### Exercise tasks
1. According to the extract on the Gulf of Alaska Pacific cod fishery, what annual hard cap on Chinook salmon was imposed on the non-pollock trawl fleet?
2. Please say whether each statement agrees with the extract on the Gulf of Alaska Pacific cod fishery, answering yes or no and quoting the deciding words: (a) Streamer lines have significantly reduced seabird bycatch. (b) Between 2003 and 2010, several species besides sea stars averaged more than 200t of bycatch annually. (c) The cod trawl fishery uses midwater trawls.

Closed areas are enforced around seabird breeding grounds and longline vessels have introduced devices, especially streamer lines, which have significantly reduced seabird bycatch (Mohn et al., 2010b). Marine Stewardship Council certification conditions requiring that 1) the interaction of the trawl fishery with seabirds be further explored, 2) that seabird bycatch by the longline sector be determined to the species level, and 3) that impacts of the longline fishery on skate species be determined were resolved as of the 2012 Gulf of Alaska pacific cod surveillance audit (Rice et al. 2012).
Last updated on 10 July 2013
The Pacific cod fishery in the Gulf of Alaska (GOA) incidentally takes some other species, but bycatch rates have been comparatively modest. Between 2003 and 2010, only sea stars averaged more than 200t annually (A’mar 2012). Concerns over capture of Chinook salmon recently prompted the North Pacific Marine Fisheries Council to impose an annual hard cap of 7,500 Chinook salmon on the GOA non-pollock trawl fleet (NPMFC 2013b). The volume of Chinook salmon captured in these fisheries is relatively small compared to that of the targeted and other bycatch species; however, in light of poor Chinook salmon returns particularly in the Westward, Arctic-Yukon-Kuskokwim and Cook Inlet regions of Alaska, pressure to reduce the numbers of incidentally caught Chinook salmon has been high (AMCC 2012). Between 2003 and 2001, the non-pollock trawl fleet in the GOA captured an estimated average of 6,001 Chinook salmon annually (NPMFC 2013a). The GOA cod fishery accounted for 15% of this catch.
Last updated on 8 August 2010
The cod trawl fishery uses bottom trawls, which may disrupt seabed habitat. Managers have responded to this risk, and other concerns, by closing large areas of the Gulf of Alaska and nearby marine waters to bottom trawling.
Ocean acidification is expected to have far-reaching effects on the Gulf of Alaska ecosystem, likely with negative implications for the Pacific cod fishery. These waters “will be impacted by enhanced ocean acidification over the next decade,” write Fabry et al (2009) in a review of rapid changes high-in ocean chemistry at high latitudes. Impacts on fisheries in the Gulf cannot yet be clearly identified, but shelled plankton, shrimp, and other species that represent important food sources for cod are potentially vulnerable to this change. The most important prey items for Gulf of Alaska Pacific cod in terms of percent occurrence have been euphausids, miscellaneous fishes, and amphipods (Thompson et al. 2008). By weight of organisms consumed, walleye pollock, fishery offal, yellowfin sole, and crustaceans have been some of the most highly consumed items.

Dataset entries

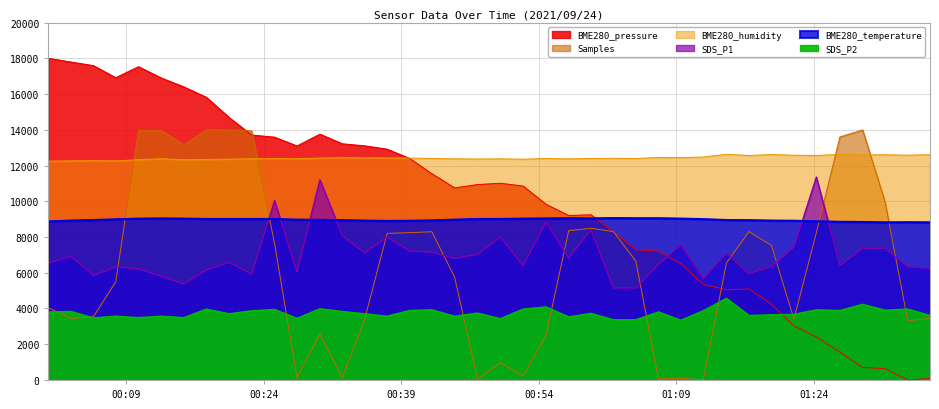

Reading right to left, what are all the values shown in this chart?

BME280_pressure: 81.6	0.0	628.9	699.9	1555.9	2408.3	3025.7	4233.9	5089.0	5047.3	5345.4	6510.9	7209.9	7285.3	8301.9	9243.1	9204.0	9829.4	10847.7	11009.2	10933.8	10748.4	11539.6	12402.7	12914.5	13102.6	13217.0	13757.2	13093.7	13587.8	13704.9	14685.1	15815.2	16397.1	16902.7	17531.6	16916.0	17589.3	17791.5	18000.0
Samples: 3439.0	3320.3	9966.1	13990.7	13595.7	8245.2	3404.4	7524.8	8300.7	6546.8	0.0	96.1	51.5	6644.6	8301.5	8491.0	8350.6	2524.2	232.9	965.0	54.3	5754.4	8293.5	8243.2	8203.8	3393.5	125.1	2572.1	139.6	7639.0	13937.2	13986.3	14000.0	13143.6	13959.4	13959.0	5496.5	3537.9	3444.2	4037.1
BME280_humidity: 12609.0	12578.4	12605.4	12592.8	12623.4	12564.0	12576.6	12616.2	12562.2	12628.8	12475.8	12443.4	12450.6	12393.0	12403.8	12394.8	12373.2	12394.8	12355.2	12375.0	12364.2	12376.8	12393.0	12418.2	12423.6	12432.6	12436.2	12418.2	12378.6	12387.6	12376.8	12357.0	12340.8	12322.8	12380.4	12324.6	12258.0	12270.6	12259.8	12245.4
SDS_P1: 6250.0	6330.0	7370.0	7370.0	6400.0	11350.0	7420.0	6350.0	5950.0	7080.0	5670.0	7550.0	6470.0	5150.0	5150.0	8400.0	6830.0	8850.0	6400.0	8000.0	7030.0	6800.0	7150.0	7220.0	8000.0	7100.0	8080.0	11200.0	6050.0	10030.0	5920.0	6580.0	6150.0	5370.0	5800.0	6220.0	6330.0	5850.0	6920.0	6550.0
BME280_temperature: 8820.0	8830.0	8820.0	8840.0	8850.0	8880.0	8910.0	8920.0	8940.0	8950.0	9000.0	9030.0	9050.0	9050.0	9060.0	9040.0	9050.0	9040.0	9030.0	9010.0	9010.0	8970.0	8930.0	8910.0	8900.0	8920.0	8940.0	8960.0	8970.0	9010.0	9010.0	9010.0	9010.0	9030.0	9040.0	9030.0	8990.0	8950.0	8920.0	8870.0
SDS_P2: 3600.0	3960.0	3896.0	4224.0	3880.0	3920.0	3664.0	3640.0	3600.0	4560.0	3864.0	3336.0	3800.0	3360.0	3360.0	3720.0	3520.0	4080.0	3960.0	3424.0	3736.0	3560.0	3920.0	3880.0	3560.0	3696.0	3824.0	3976.0	3440.0	3936.0	3864.0	3696.0	3960.0	3480.0	3560.0	3480.0	3560.0	3464.0	3824.0	3800.0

### Responses per task
1. An annual hard cap of 7,500 Chinook salmon.

2.
(a) Yes: "devices, especially streamer lines, which have significantly reduced seabird bycatch"
(b) No: "only sea stars averaged more than 200t annually"
(c) No: "The cod trawl fishery uses bottom trawls"